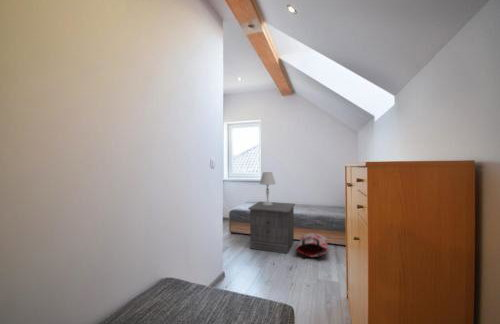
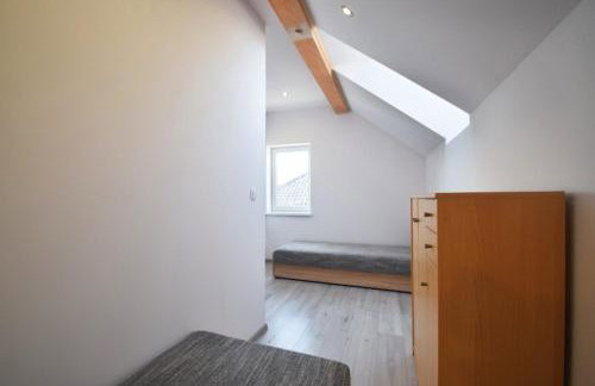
- table lamp [259,171,277,206]
- bag [294,232,329,260]
- nightstand [247,201,296,255]
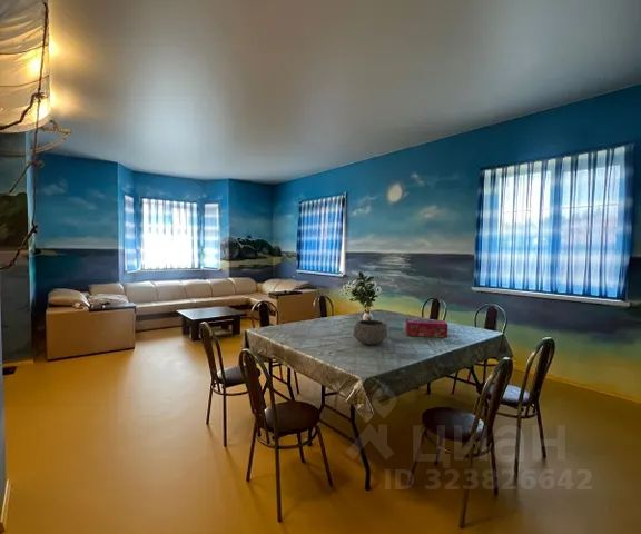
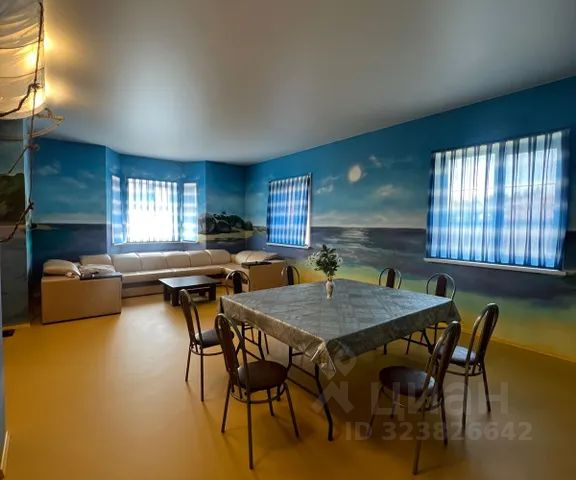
- bowl [352,319,388,346]
- tissue box [404,317,448,338]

- _TASK OBJECTIVE_
Would you please copy the material exactly, leaving all the pictures out?

- _TASK ANSWER_
- table lamp [259,171,277,206]
- bag [294,232,329,260]
- nightstand [247,201,296,255]
- bowl [352,319,388,346]
- tissue box [404,317,448,338]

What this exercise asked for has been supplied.